### [WHAT IS EXPECTED]
Return the stretch from "It’s Science!" through "and their race." in the article on belief in God and psychiatric symptoms, copied word for word.
(Beginning of DOCUMENT PASSAGE)
Belief In God Associated With Psychiatric Symptoms

It's all cool, dude.
It’s all cool, dude.
Medicalizing Belief
Would you say that a guy who claims he believes in a “just” God suffers from “psychiatric symptoms”? What if we swap “just” for “critical.” Do we have a loon on our hand then or what?
Ross Pomeroy at Real Clear Sciencewants to believe it. And Nava Silton of the Department of Psychology at Marymount Manhattan College thinks she’s proved it. She has the statistics to back it up, gathered in the modern scientific way: by conducting a survey filled with loaded questions and then manipulating the answers mercilessly with tortuous statistics.
Silton wrote about it in the peer-reviewed “Beliefs About God and Mental Health Among American Adults” in the 10 April 2013 issue of the Journal of Religion and Health.
It’s Science!
Here’s what Silton did. Via Gallup, she asked 1,400-some folks a bunch of questions, some to assess their “psychiatric symptoms”, their religion, and their race.
What’s a “psychiatric symptom”? Answering high on questions like these (allowed range: 0-4). You suffered from “Generalized anxiety disorder” if you said you “Worried too much about different things”. The horror of “Social anxiety” is experienced by saying you “Became anxious doing things because people were watching”. You know you’re under the thumb of “Paranoia” if you “Felt that people were taking advantage of you.”
A doozy symptom is “Obsession”, which possessed you if you “Thought too much about things that would not bother other people.” What about “Compulsion”? That’s when you told the anonymous person on the phone, who was writing down all your answers, and who knew who you were and where you lived, that you “Repeated simple actions that realistically did not need to be repeated”.
(End of DOCUMENT PASSAGE)
(Beginning of GIVEN DATA)
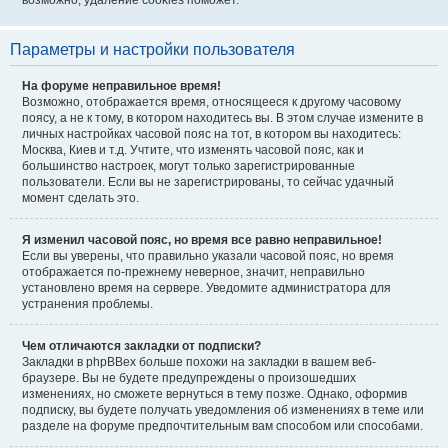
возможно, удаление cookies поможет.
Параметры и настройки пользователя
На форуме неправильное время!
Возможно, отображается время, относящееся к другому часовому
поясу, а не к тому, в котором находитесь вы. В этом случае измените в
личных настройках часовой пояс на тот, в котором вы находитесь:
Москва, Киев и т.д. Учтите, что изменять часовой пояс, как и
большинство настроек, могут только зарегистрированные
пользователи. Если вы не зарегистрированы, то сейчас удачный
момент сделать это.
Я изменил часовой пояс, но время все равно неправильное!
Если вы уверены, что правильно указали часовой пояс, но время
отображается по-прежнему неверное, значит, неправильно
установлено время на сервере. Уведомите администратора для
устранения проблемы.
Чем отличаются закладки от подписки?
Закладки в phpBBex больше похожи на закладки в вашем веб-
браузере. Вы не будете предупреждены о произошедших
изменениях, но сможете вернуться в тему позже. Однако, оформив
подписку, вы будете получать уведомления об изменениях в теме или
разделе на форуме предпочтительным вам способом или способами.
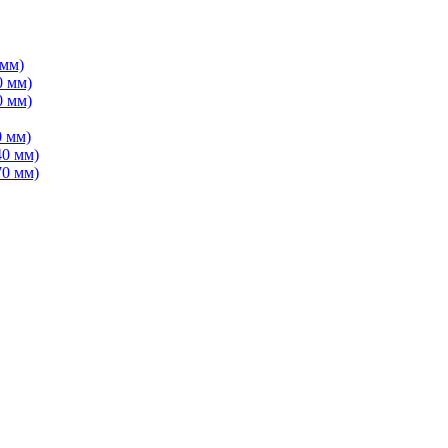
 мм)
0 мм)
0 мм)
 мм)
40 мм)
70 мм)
(End of GIVEN DATA)
(Beginning of GIVEN DATA)
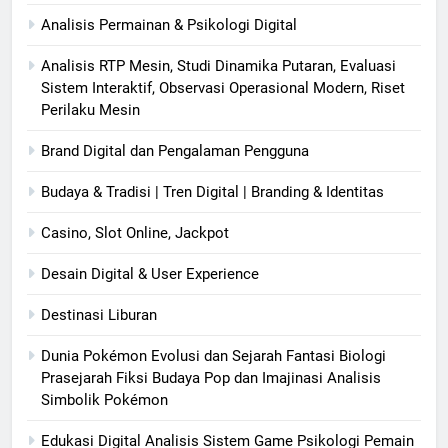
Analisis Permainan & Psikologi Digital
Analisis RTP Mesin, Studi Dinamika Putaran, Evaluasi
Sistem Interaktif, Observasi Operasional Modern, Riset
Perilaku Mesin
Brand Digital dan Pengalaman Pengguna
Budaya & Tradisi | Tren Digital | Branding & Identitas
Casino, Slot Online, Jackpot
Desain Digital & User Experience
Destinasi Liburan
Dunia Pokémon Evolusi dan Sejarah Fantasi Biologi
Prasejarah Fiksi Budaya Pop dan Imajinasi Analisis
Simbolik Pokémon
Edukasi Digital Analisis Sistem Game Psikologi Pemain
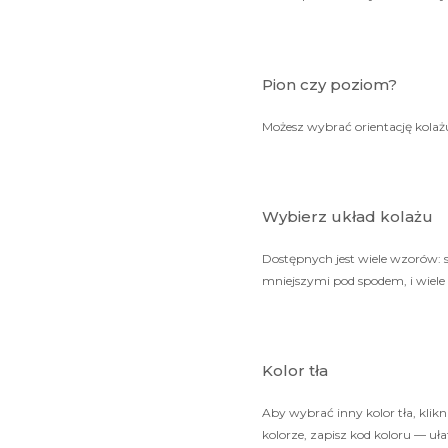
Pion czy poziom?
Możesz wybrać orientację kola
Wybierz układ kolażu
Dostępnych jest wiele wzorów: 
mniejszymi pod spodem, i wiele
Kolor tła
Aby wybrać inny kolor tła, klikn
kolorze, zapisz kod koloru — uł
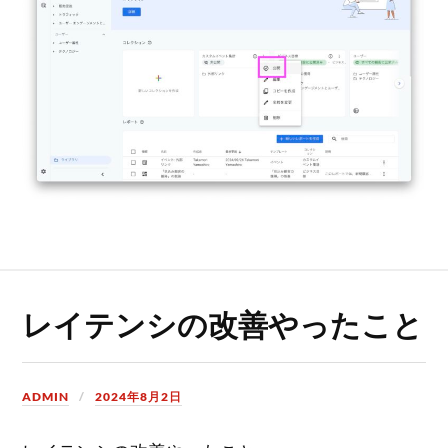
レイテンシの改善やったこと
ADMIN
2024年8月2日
(End of GIVEN DATA)
### [EXERCISE RESPONSE]
It’s Science!
Here’s what Silton did. Via Gallup, she asked 1,400-some folks a bunch of questions, some to assess their “psychiatric symptoms”, their religion, and their race.